東芝が“燃えない”リチウムイオン電池を新開発、低コスト化の実現も:蓄電・発電機器
東芝がマイナス30℃でも運用できる水系リチウムイオン二次電池を世界で初めて開発したと発表。電解液に水を用いる電池で、外部要因で火災が起きた際にも安全なのが特徴だという。今後早期のサンプル提案を目指すとしている。
東芝は2020年11月19日、マイナス30℃でも運用できる水系リチウムイオン二次電池(以下、水系電池)を世界で初めて開発したと発表した。電解液に水を用いる電池で、外部要因で火災が起きた際にも安全なのが特徴だという。今後早期のサンプル提案を目指すとしている。

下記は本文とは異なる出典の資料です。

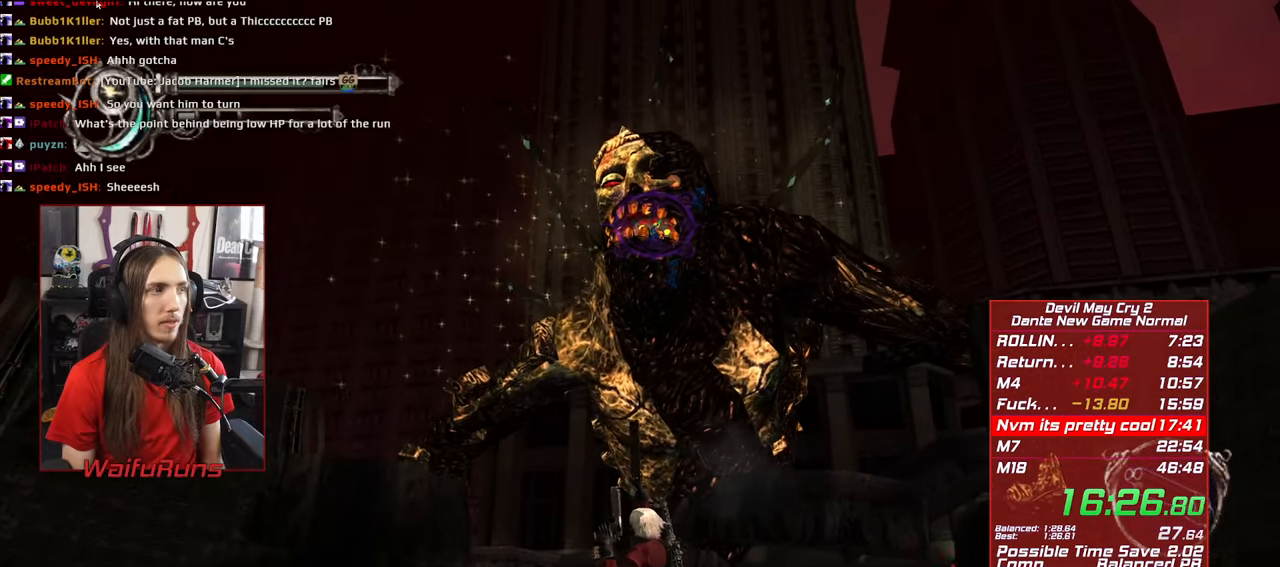
{"dt_ms": 1000, "buttons": ["L2", "R1"], "left_stick": "left", "right_stick": "center"}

太陽光発電などの再生可能エネルギーの普及拡大に伴い、天候に左右される出力変動を吸収するため、蓄電池の需要が高まっている。蓄電池にはリチウムイオン二次電池が採用されるケースが多いが、3.7V以上の高い電圧を維持するため、一般的に電解液には可燃性有機溶媒が利用されている。

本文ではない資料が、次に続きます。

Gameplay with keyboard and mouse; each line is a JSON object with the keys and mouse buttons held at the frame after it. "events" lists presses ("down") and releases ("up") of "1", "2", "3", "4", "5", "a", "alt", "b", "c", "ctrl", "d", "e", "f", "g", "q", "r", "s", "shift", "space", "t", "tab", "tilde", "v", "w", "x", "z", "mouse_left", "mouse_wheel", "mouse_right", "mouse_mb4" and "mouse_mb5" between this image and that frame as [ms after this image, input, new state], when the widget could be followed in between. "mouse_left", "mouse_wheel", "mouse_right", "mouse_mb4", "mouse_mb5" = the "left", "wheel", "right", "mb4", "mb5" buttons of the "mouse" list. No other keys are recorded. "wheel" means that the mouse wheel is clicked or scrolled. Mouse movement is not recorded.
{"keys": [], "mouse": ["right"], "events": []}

今回東芝が開発した水系リチウムイオン二次電池は、負極に黒鉛ではなく燃えないリチウムチタン酸化物(LTO)を採用。加えて、安全性をより高めるため、外部要因で火災が起きた際の安全性にも考慮し、電解液に不燃性水溶液を採用した。
これまでの水系電池は、長期間運用すると水溶液の電気分解反応が進行するため、充放電反応が進まない点が課題だった。そこで東芝はリチウム塩の濃度が高い高濃度電解液と固体電解質セパレーターを組み合わせた独自の電池構造を開発。正極側から負極側への水素イオンの移動を防ぐことで水溶液の電気分解を抑制した結果、従来技術の10倍となる約2000回以上の充放電を実現したという。また、水系電池としては高い2.4Vの電圧も達成。さらに、低温でも凍らない水溶液を使うことで、マイナス30℃でも充放電が可能となった。
可燃物を含まず消防法の危険物に該当しないため、設置する際の安全対策を従来よりも大幅に簡略化することが可能だという。また、設置場所の制限も緩和されるため、住居近くやオフィスビル内にも設置が可能となる他、電解液に水を使うことで、製造設備の簡略化による低コスト化も期待できるとしている。